§ **Prompt A**:
In the article about the Scanner class that follows, what is Scanner described as being about at its core?
§ **Prompt B**:
Translate this sentence from the article about the Scanner class below into Spanish: "Its main issue is that it's trying to do too many things at once."
§ **Prompt C**:
Carry the article about the Scanner class below further, picking up after its final paragraph.

§ **Document section**:
#####
The other day on Twitter I said, “Scanner is a weird beast. I wouldn’t necessarily use it as a good example for anything.” The context was a discussion about classes that are both an Iterator and are AutoCloseable. As it happens, Scanner is such an example. It’s an Iterator, because it allows iteration over a sequence of tokens, and it’s also AutoCloseable, because it might have an external resource (like a file) contained within it. I wouldn’t hold it up as an example of good object design, though. This article explains why.

Scanner has a pretty complicated API, but once you figure out how to use it, it’s incredibly useful. Its main issue is that it’s trying to do too many things at once. The good news is that you can use parts of the API for stylized uses and mostly ignore other parts of the API.

At its core, Scanner is about regex pattern matching. Unlike the Pattern and Matcher classes, which can only match on a fixed input such as a String, Scanner allows you to match over arbitrary input that might not even exist in memory. There are several Scanner constructors that allow input to be read from various sources such as files, InputStreams, or channels. Scanner handles buffering, and it reads additional input as necessary, and it discards any input that was skipped over during matching. This is really cool. It means you can do matching over arbitrarily sized input data using just a few KB of memory.

(Naturally this depends on the patterns used for matching as well as the well-formedness of input. For example, you can attempt to read a file line by line, and this will work for an arbitrarily sized file if it’s broken up into reasonably sized lines. If the file doesn’t have any line separators, Scanner will bring the whole file into memory, as the file conceptually contains one long line.)
#####
§ **Recorded data**:
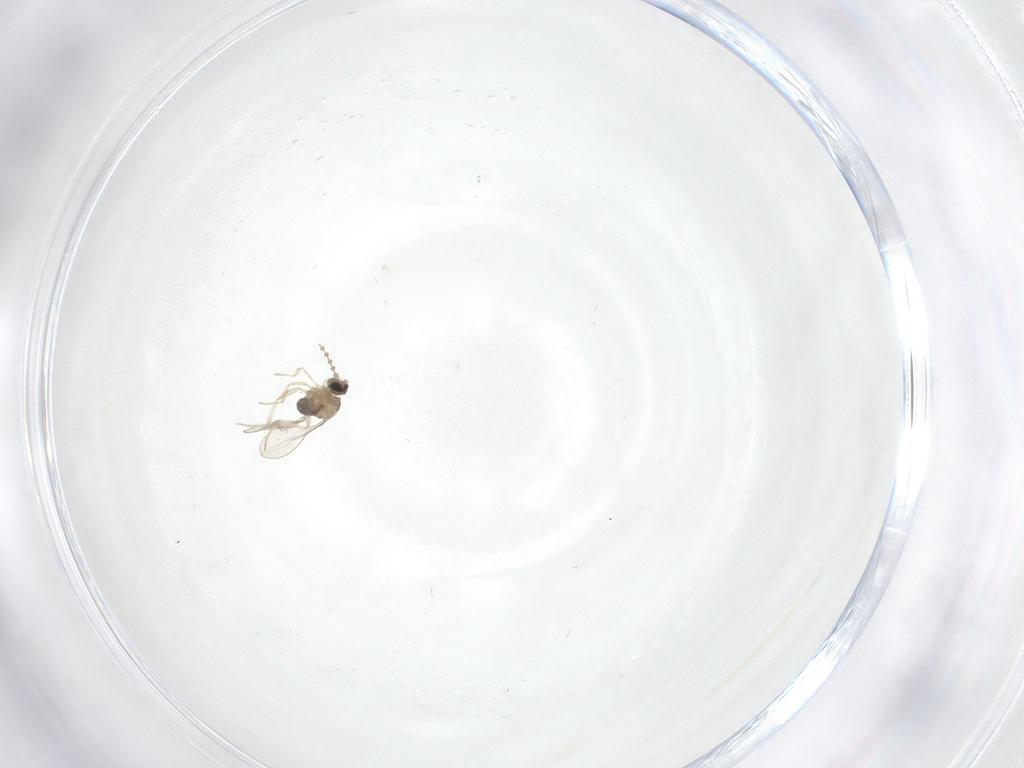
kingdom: Animalia
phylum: Arthropoda
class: Insecta
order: Diptera
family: Cecidomyiidae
#####
§ **Written answer A**:
Regex pattern matching.

§ **Written answer B**:
Su principal problema es que intenta hacer demasiadas cosas a la vez.

§ **Written answer C**:
Scanner has two fundamental modes of matching. The first mode is to break the input into tokens that are separated by delimiters. The delimiters are defined by the regex pattern you provide. (This is rather like the String.split method.) The second mode is to find chunks of text that result from matching the regex pattern you provide. In other words, the token mode provides the text between matches, and the find mode provides the text of the matches themselves. What’s odd about the Scanner API is that there are groups of methods that apply in one mode but not the other.

The methods that apply to the tokens mode are:

  • delimiter
  • locale
  • hasNext* (excluding hasNextLine)
  • next* (excluding nextLine)
  • radix
  • tokens
  • useDelimiter
  • useLocale
  • useRadix

The methods that apply to the find mode are:

  • findAll
  • findInLine
  • findWithinHorizon
  • hasNextLine
  • nextLine
  • skip

(Additional Scanner methods apply to both modes.)

Here’s an example of using Scanner for matching tokens:

    String story = """
        "When I use a word," Humpty Dumpty said,
        in rather a scornful tone, "it means just what I
        choose it to mean - neither more nor less."
        "The question is," said Alice, "whether you
        can make words mean so many different things."
        "The question is," said Humpty Dumpty,
        "which is to be master - that's all."
        """;

    List<String> words = new Scanner(story)
        .useDelimiter("[- \\.\n\",]+")
        .tokens()
        .collect(toList());

(Note, this example uses the new Text Blocks feature, which was previewed in JDK 13 and 14 and which is scheduled to be final in JDK 15.)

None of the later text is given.